Suppandi, Asterix, Calvin, Hobbes, and Archie and company are names that kids and adults love. But the world of comics today is also equally about Maus, Blue Pills and Halahala
We ask people which comics they still read, and it throws up famous names — some Indian and some Western.
Among the Indian ones is Tinkle, with Suppandi being one of the “all-time favourites” (though names such as Chacha Chaudhari and Super Commando Dhruv too appear). Next up is the Marvel-DC legacy with its superhero comics, because, as Bangalore-based MBA graduate Siddharth Kumar says, “The idea of a superhero thrills me even now”. And then of course, there are titles that come up on almost everyone’s list — Tintin, Asterix And Obelix and Calvin And Hobbes. Siddharth adds, “I like Tintin because of Captain Haddock, and Asterix is just too funny.” Asterix… is much-loved also for the delicious puns.
Easy to understand
So what makes a comic series timeless? “It is the visual format. It is understood by everyone regardless of language, and even those who cannot read. The words we use in a comic book are minimum and in many cases not even required. Having said that, I would add that it is not comics or books that are timeless but the art of storytelling. A good book is as timeless as any piece of art,” says Reena Puri, editor, Amar Chitra Katha. “Comics have the capacity to break down difficult ideas and philosophies into simple stories.”
The Amar Chitra Katha, known for Tinkle as well as the extensive series on stories and famous figures from Indian mythology and history, is an integral part of childhood for almost every Indian child. “In most Western countries too, Greek or Nordic mythology finds its way into comics. America doesn’t have mythology, so it created the superheroes. Each country uses its reserves of heroes who will stand as role models,” adds Reena.
Jatin Varma, founder of Comic Con, some of whose favourite comics are Superman:Red Son and the Tinkle digest, agrees. “Most Indian comics are mythological or historical.
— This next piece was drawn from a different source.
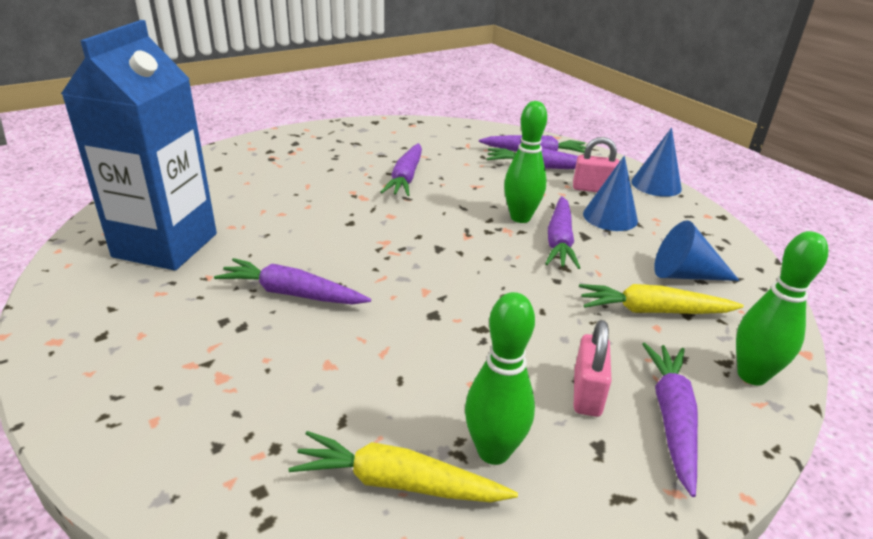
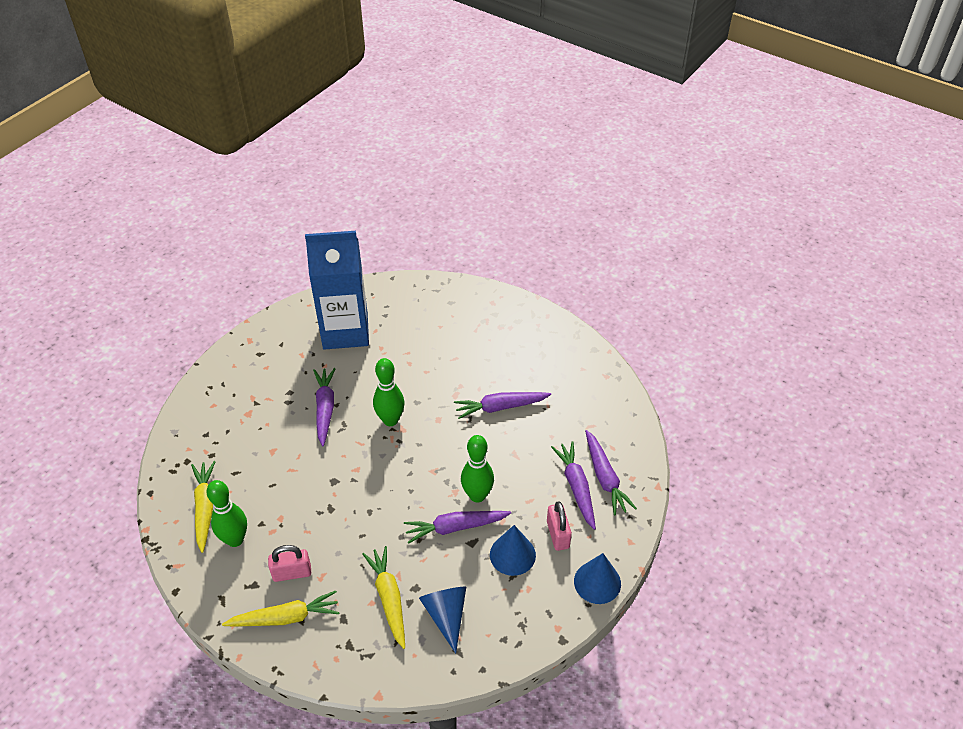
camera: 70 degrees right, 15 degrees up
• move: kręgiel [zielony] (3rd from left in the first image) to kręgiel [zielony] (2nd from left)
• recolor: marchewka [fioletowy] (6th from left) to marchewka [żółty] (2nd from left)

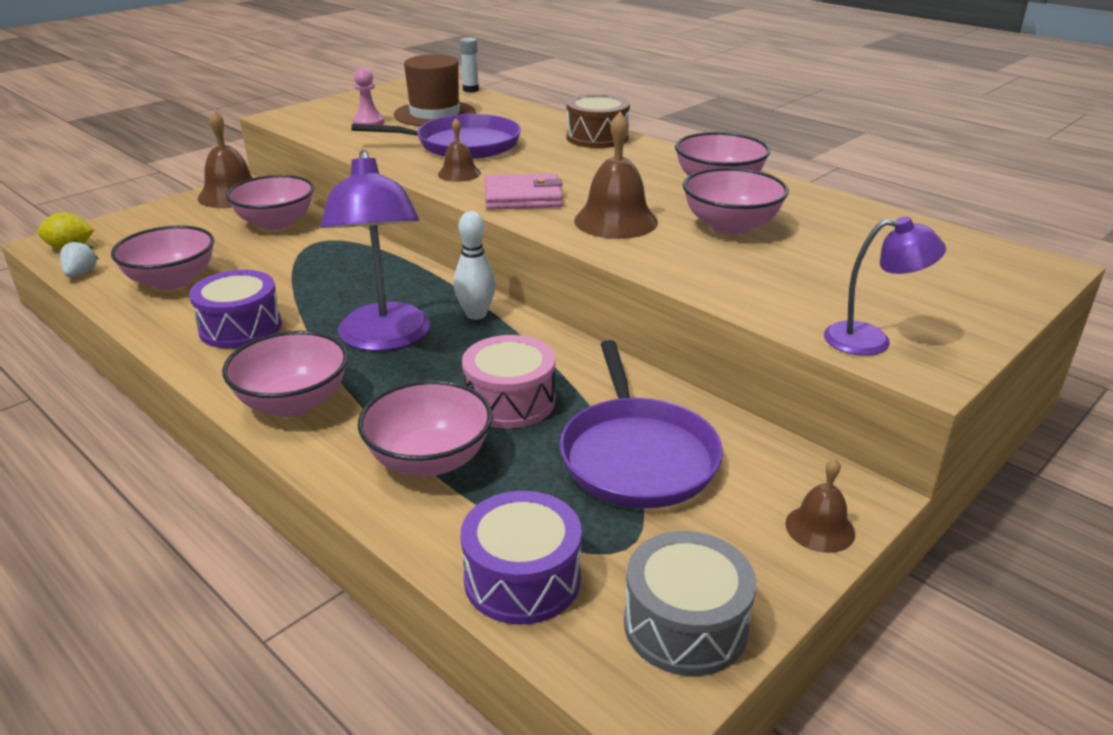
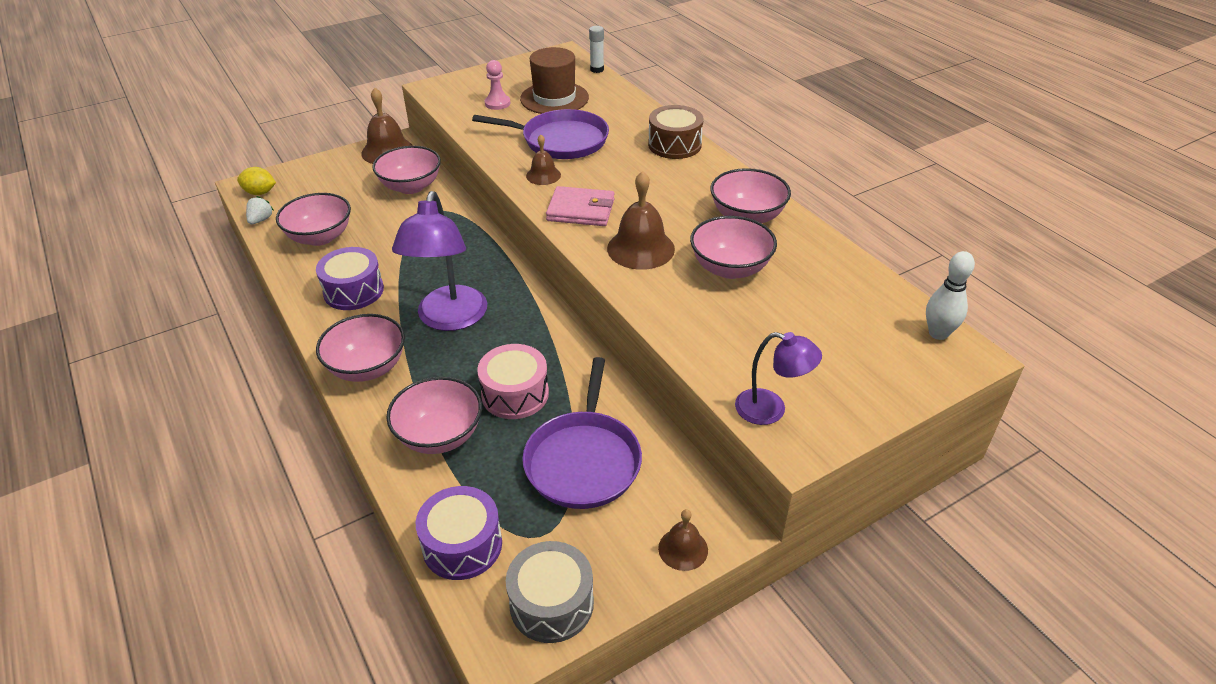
camera: 15 degrees right, 10 degrees up
• move: kręgiel [biały]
And comics such as Archies, Tintin and Asterix… are classics because their creators are great artists and writers, and for me, comics are all about beautiful art, stories and characters.”
Superman:Red Son, (where Superman lands in Ukaraine and turns communist) and V For Vendetta (where a masked revolutionary works to bring down the establishment), another of his favourites are not necessarily light comics. Though initially, comics were light and humorous, towards the turn of the century went for darker plots and serious storylines.
Then there are the serious comics or graphic novels, such as Neil Gaiman’s Sandman, Art Spiegelman’s Maus and Blue Pills by Frederik Peeters, which talk about serious and existential issues such as the human condition, the holocaust and AIDS. These titles find themselves in the list of some of the world’s most popularly read comics.
“These are life-changing stories that don’t exist in a time frame,” says Pratheek of Manta Ray Comics.
Flights of fantasy
“It is fantasy and mythology that have the potential to be timeless because it’s what happens in that world,” says Appupen, creator of Moonward and its sequel Legends Of Halahala, works of fantasy. “I admire the work of artists such as Lyndward whose woodcut print comics date back to the early 1900s. With superhero comics, you can tell the date from the quality of the print. So stories shouldn’t rely too much on the trends of the period.”
Appupen believes that India has a long way to go when it comes to making timeless comics. “No Indian comic really stands out. But, there is a lot to look forward to because Indian comics have been doing well in the last five years,” he says.
It is also only in the last few years that India gained its first Comic Con, the third edition of which is all set to take place this weekend. “There is a huge opening for contemporary comics because of the dominance of mythology. So now we have a lot more to offer,” says Jatin.